Default downward. If you're unsure whether a task needs the higher tier, it usually doesn't — but a task that mixes mechanical and judgment work should be split, not promoted wholesale. Projects may override these mappings in AGENT_POLICY.md.

Delegation limits#

  • The cheapest tier never spawns its own subagents. If a mechanical task needs to delegate, it was scoped wrong — return it to the parent.
  • Maximum depth: 2 levels (parent → subagent → one more). Deeper nesting loses context and accountability faster than it buys parallelism.
  • No self-escalation. If a subagent decides it needs a smarter model, it does not upgrade itself — it returns to the parent with what it found and why. The parent decides.
  • A subagent cannot approve, confirm, or execute in a hot zone.

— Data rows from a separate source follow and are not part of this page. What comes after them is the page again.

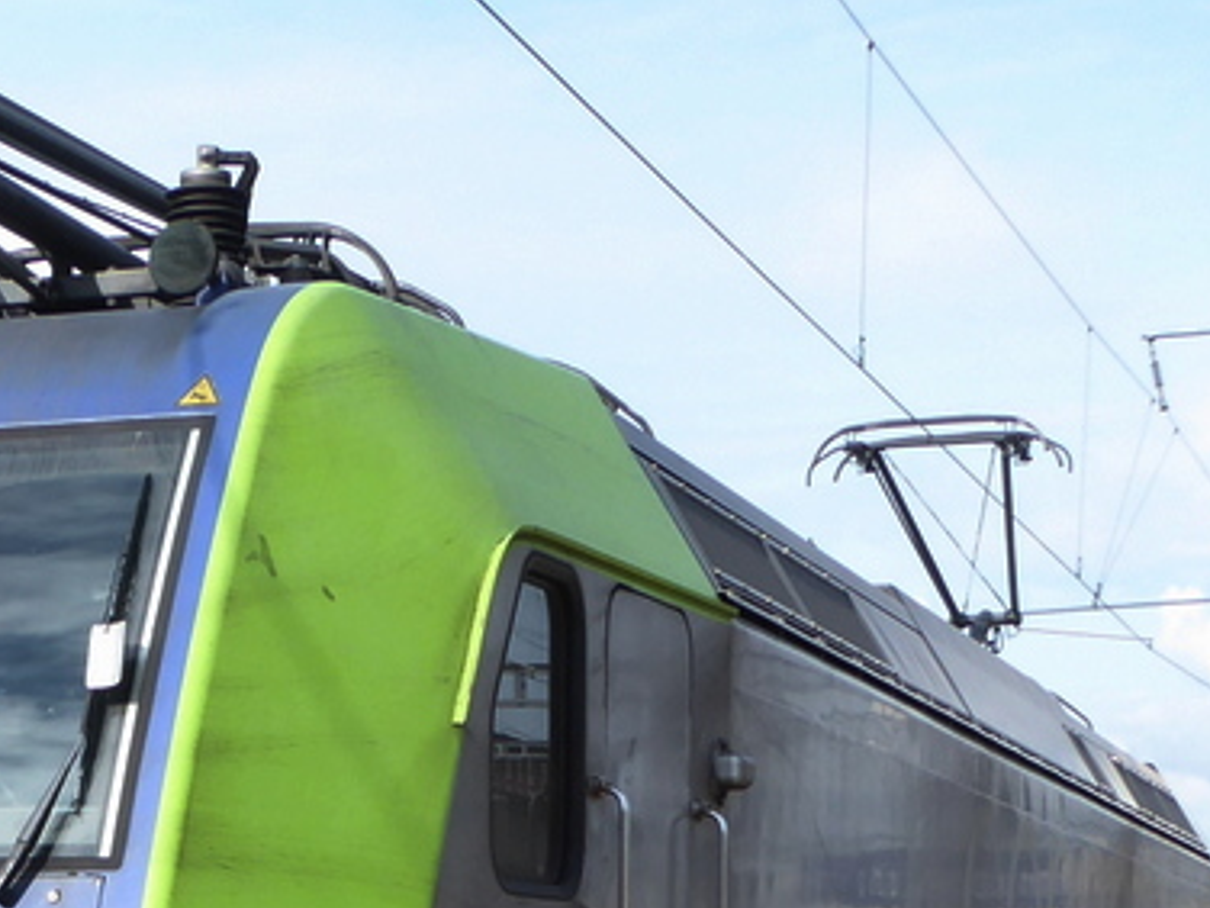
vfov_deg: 14.0
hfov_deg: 18.9
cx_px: 84
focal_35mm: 102
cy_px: 1124
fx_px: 3565
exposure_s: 1/400
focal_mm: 5.4
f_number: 3.5
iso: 80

Authorization always returns to the human (or the parent acting under a human's approval). See the authorization model.
  • Delegation does not replace reading the source. A summary from a subagent is an input, not the ground truth. Validate against the real files before acting.

The tool ladder#

Reach for the lightest tool that can do the job well, and only climb when it genuinely can't:

  • Simple public pages → a plain fetch.
  • Dynamic pages, pages behind a login, or pages needing interaction → a browser-driving tool.
  • PDFs → extract the text first. Use a heavy visual/layout tool only when the layout itself carries meaning.
  • Local repos → prefer fast search (rg/grep), per-folder inventories, and selective reads before loading large amounts of context.

Encapsulate repetition#

If the same pattern shows up several times — the same multi-step lookup, the same cleanup, the same report — stop repeating it by hand and burning context. Turn it into a reusable tool, script, or documented procedure, then call that. Manual repetition is both a cost leak and an error source.

In one line#

Cheapest model that can do it well; shallow delegation (max depth 2, no self-escalation, no subagent approvals); lightest tool first; script anything you do more than a couple of times.